REQUIRED WORK:
Print, exactly as they stand, the lines from the start of the listing to the line containing "Liknande egens", inclusive.

TASK INPUTS:
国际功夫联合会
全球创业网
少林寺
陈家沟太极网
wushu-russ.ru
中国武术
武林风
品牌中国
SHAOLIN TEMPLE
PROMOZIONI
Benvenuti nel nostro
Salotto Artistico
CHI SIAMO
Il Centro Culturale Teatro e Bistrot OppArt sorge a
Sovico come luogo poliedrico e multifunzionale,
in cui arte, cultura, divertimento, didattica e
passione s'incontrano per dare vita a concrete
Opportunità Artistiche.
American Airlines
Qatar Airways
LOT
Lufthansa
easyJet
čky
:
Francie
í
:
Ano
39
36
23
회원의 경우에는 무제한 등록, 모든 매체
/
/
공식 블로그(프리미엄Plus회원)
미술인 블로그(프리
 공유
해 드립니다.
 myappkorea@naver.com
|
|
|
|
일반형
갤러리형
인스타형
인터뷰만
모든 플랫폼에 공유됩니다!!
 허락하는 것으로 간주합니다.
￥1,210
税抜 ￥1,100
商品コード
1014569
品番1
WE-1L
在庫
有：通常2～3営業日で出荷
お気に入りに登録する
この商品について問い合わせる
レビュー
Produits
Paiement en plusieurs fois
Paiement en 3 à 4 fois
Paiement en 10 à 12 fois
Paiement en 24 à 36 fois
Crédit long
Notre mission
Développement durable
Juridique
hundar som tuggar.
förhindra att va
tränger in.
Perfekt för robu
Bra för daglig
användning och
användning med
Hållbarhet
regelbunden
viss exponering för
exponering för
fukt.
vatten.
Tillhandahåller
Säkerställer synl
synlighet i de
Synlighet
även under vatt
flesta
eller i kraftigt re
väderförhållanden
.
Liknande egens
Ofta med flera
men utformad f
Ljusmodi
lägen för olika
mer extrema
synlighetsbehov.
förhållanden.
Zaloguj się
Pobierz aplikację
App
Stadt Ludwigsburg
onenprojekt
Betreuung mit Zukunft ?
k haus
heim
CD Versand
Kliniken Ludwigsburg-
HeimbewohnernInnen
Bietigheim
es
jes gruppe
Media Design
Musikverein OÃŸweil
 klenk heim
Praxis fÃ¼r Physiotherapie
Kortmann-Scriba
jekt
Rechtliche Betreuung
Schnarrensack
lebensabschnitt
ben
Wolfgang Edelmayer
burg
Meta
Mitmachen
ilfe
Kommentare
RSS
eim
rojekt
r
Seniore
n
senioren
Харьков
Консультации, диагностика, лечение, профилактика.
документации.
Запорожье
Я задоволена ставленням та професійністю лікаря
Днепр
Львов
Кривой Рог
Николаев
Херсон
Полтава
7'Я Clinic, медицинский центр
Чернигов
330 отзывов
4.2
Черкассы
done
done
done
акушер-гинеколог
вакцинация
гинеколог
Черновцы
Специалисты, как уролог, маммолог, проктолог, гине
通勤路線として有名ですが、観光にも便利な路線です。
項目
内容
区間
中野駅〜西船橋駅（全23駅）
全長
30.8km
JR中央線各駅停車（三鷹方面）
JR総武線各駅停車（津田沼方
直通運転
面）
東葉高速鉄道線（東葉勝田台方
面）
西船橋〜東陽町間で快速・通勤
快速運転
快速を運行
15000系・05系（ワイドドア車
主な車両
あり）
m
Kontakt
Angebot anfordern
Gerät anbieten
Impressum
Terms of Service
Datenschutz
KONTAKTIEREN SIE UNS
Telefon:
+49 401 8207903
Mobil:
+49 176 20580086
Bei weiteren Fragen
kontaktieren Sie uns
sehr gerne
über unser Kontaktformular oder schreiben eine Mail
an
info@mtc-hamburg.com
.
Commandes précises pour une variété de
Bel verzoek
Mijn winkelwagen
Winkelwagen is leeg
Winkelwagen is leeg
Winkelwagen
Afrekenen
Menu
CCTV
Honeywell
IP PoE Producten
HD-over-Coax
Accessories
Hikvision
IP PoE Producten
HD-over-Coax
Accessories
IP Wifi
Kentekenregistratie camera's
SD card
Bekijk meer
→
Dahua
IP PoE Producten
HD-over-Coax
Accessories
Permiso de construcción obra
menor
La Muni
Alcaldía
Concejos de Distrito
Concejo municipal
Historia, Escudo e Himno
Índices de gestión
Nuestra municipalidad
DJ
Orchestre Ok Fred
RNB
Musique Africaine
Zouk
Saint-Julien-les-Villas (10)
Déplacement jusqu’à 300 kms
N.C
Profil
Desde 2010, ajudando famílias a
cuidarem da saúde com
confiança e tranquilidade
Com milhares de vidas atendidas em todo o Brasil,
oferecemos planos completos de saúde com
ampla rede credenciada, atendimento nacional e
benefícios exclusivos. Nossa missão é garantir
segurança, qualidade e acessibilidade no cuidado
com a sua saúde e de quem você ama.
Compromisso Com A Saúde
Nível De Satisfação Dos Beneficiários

YOUR SOLUTION:
国际功夫联合会
全球创业网
少林寺
陈家沟太极网
wushu-russ.ru
中国武术
武林风
品牌中国
SHAOLIN TEMPLE
PROMOZIONI
Benvenuti nel nostro
Salotto Artistico
CHI SIAMO
Il Centro Culturale Teatro e Bistrot OppArt sorge a
Sovico come luogo poliedrico e multifunzionale,
in cui arte, cultura, divertimento, didattica e
passione s'incontrano per dare vita a concrete
Opportunità Artistiche.
American Airlines
Qatar Airways
LOT
Lufthansa
easyJet
čky
:
Francie
í
:
Ano
39
36
23
회원의 경우에는 무제한 등록, 모든 매체
/
/
공식 블로그(프리미엄Plus회원)
미술인 블로그(프리
 공유
해 드립니다.
 myappkorea@naver.com
|
|
|
|
일반형
갤러리형
인스타형
인터뷰만
모든 플랫폼에 공유됩니다!!
 허락하는 것으로 간주합니다.
￥1,210
税抜 ￥1,100
商品コード
1014569
品番1
WE-1L
在庫
有：通常2～3営業日で出荷
お気に入りに登録する
この商品について問い合わせる
レビュー
Produits
Paiement en plusieurs fois
Paiement en 3 à 4 fois
Paiement en 10 à 12 fois
Paiement en 24 à 36 fois
Crédit long
Notre mission
Développement durable
Juridique
hundar som tuggar.
förhindra att va
tränger in.
Perfekt för robu
Bra för daglig
användning och
användning med
Hållbarhet
regelbunden
viss exponering för
exponering för
fukt.
vatten.
Tillhandahåller
Säkerställer synl
synlighet i de
Synlighet
även under vatt
flesta
eller i kraftigt re
väderförhållanden
.
Liknande egens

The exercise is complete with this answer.